If foreigners think both are great investments why would we not think that?
Failure 4: Housing
In the important area of housing – the budget totally ignores the two elephants in the room: high immigration and the wholesale buying of our housing stock by non-citizen/non residents.
But worse still, up to possibly 42,000 immigrants are coming in the ensuing year which means the crisis points National weakly attempted to address in yesterday’s budget will just get a whole lot worse.
Unless New Zealand bites the bullet and restricts non citizens from buying here, Kiwis will be squeezed out of the market – both by rising prices and by the sheer number of buyers from overseas.
New Zealand houses are selling like hot cakes to foreign buyers.
- Because many overseas buyers can get low interest loans, around 2%, while Kiwis struggle with much higher interest rates and lately, controls by the government.
- Because there are no taxes on non citizens who speculate in the New Zealand market. They buy, often leave houses empty till property prices climb, and then sell. They pay no taxes on this.
We are a speculators dream. There is money to be made for them. But for New Zealand there is no gain.
We can build all the houses we want, Kiwis will still be on the back foot. Buyers from overseas have all the advantage.

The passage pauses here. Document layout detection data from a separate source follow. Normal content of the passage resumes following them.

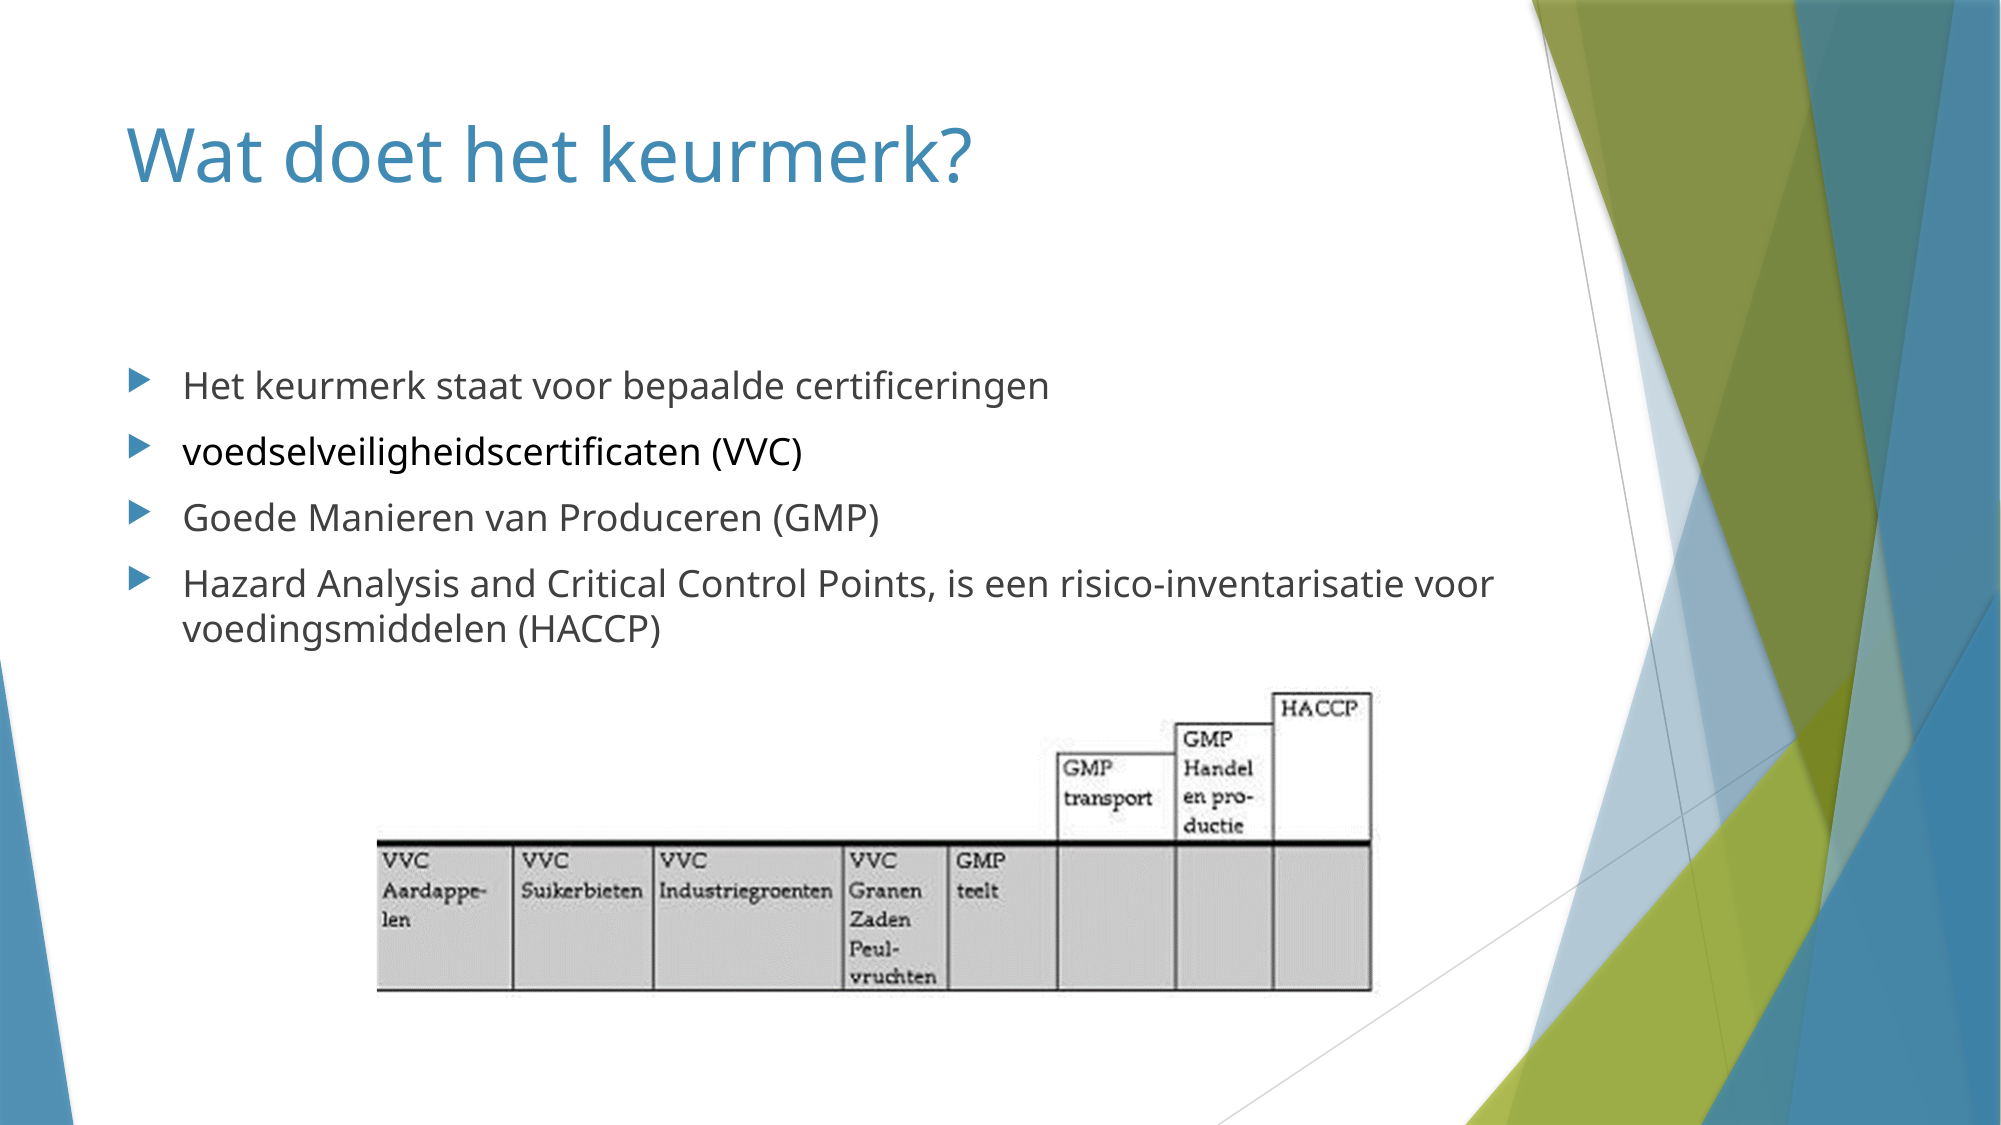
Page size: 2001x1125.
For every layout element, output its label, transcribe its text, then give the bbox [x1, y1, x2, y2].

title Wat doet het keurmerk? [111, 99, 1522, 317]
picture [376, 682, 1382, 1012]
list Het keurmerk staat voor bepaalde certificeringen voedselveiligheidscertificaten (VVC) Goede Manieren van Produceren (GMP) Hazard Analysis and Critical Control Points, is een risico-inventarisatie voor voedingsmiddelen (HACCP) [111, 354, 1522, 992]
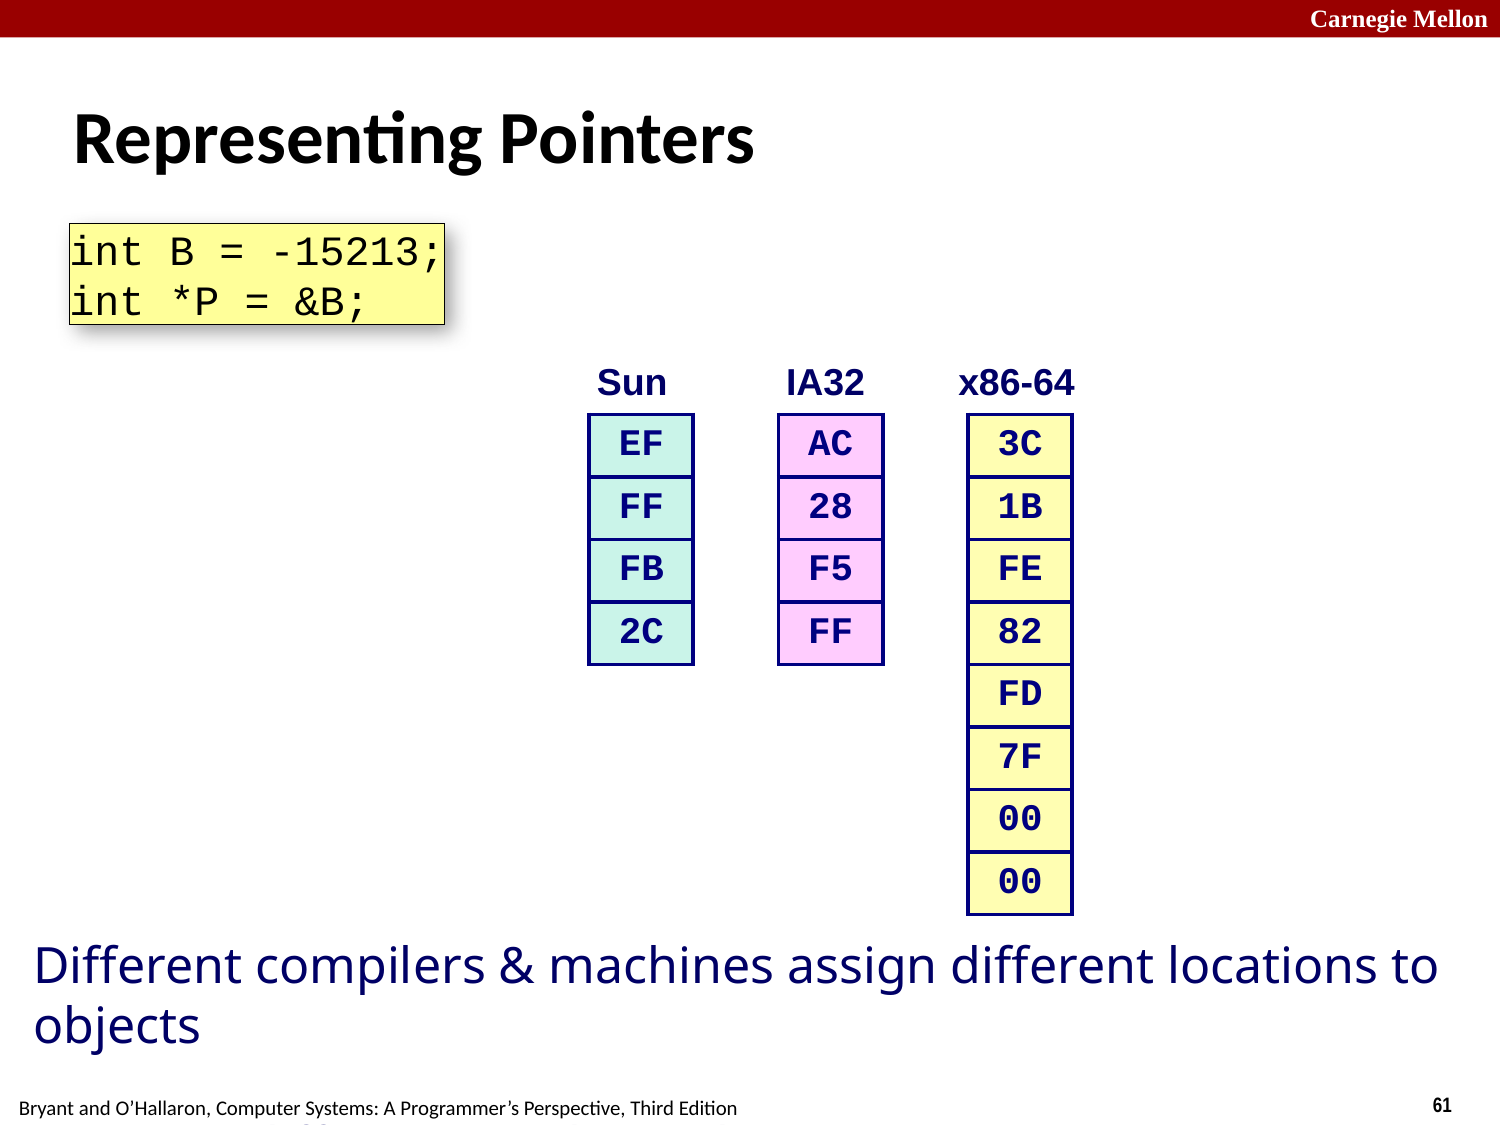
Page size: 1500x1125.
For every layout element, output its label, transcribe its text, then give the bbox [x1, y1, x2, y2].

table_cell 2C [591, 604, 691, 663]
table_header EF [591, 416, 691, 475]
table_cell FF [780, 604, 881, 663]
text_box Different compilers & machines assign different locations to objects Even get different results each time run program [24, 924, 1475, 1036]
table_cell 82 [970, 604, 1070, 663]
text_box x86-64 [950, 349, 1090, 412]
text_box int B = -15213; int *P = &B; [69, 223, 445, 325]
table_cell 7F [970, 729, 1070, 788]
table_header 3C [970, 416, 1070, 475]
table_cell FD [970, 666, 1070, 725]
text_box Sun [588, 349, 683, 412]
table_cell FE [970, 541, 1070, 600]
table_cell FF [591, 479, 691, 538]
text_box IA32 [777, 349, 880, 412]
table_cell 28 [780, 479, 881, 538]
table_cell 00 [970, 854, 1070, 913]
table_cell 1B [970, 479, 1070, 538]
table_cell F5 [780, 541, 881, 600]
table_cell 00 [970, 791, 1070, 850]
table_cell FB [591, 541, 691, 600]
title Representing Pointers [58, 71, 1305, 197]
table_header AC [780, 416, 881, 475]
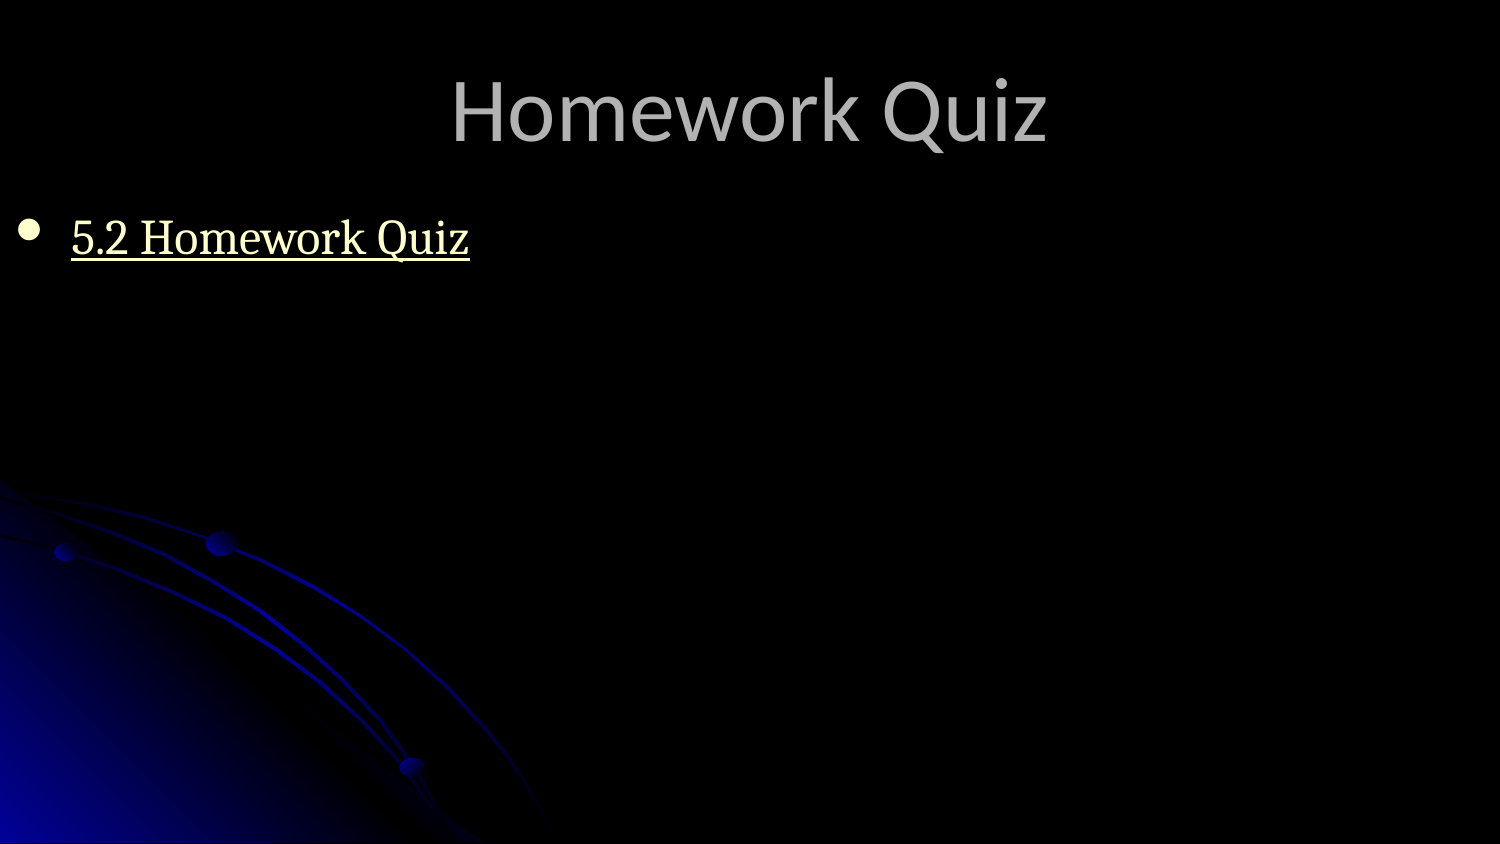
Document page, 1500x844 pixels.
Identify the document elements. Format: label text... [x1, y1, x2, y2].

list 5.2 Homework Quiz [0, 196, 1500, 755]
title Homework Quiz [0, 33, 1500, 175]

Unless we restrict non citizens from buying homes.
That is exactly what New Zealand First will do.
Failure 5: Infrastructure
The budget has done nothing significant for infrastructure – other than the endless spending on motorway projects in Auckland.
Auckland has a deep infrastructure deficit thanks to rapid population growth and decades of underinvestment in public transport.
The budget could have had some vision and commitment to the Auckland City Rail Link.
National has taken the easy way out and kicked this vital project into the stands.
Failure 6: Regional Policy
There is nothing substantial in the Budget for the regions –the heartland of New Zealand.
The 2014 Budget will not move New Zealand on one inch towards long term sustainable prosperity.
It can be summed up as a Cake for Cronies - Crumbs for Kiwis - Budget.
If you look carefully many of the budget’s promises will not be delivered now, but some time in the future.
When New Zealanders work out not just the what, but the when, they will have pause to think.
Probably some of you think that it is “steady as you go”. But where? And when?
We have been on a long slide down the rates of OECD economic performance for a long time.
One would like to report that our decline against the performances of First World economies will be turned around by yesterday’s statement.
If you think this is as good as it gets then you may be happy.
However, if you think that given all the resources and advantages we have we could, and should, be doing much better then clearly the next four-month lead up to Election 2014 will be of great interest to you.
This doesn’t sound, look, or feel like an election-winning budget.
There’s nothing in it for the Māori Party, there’s nothing in it for the ACT Party, and as you know the United Party doesn’t give a rat’s derriere as long as there is something in it for Peter.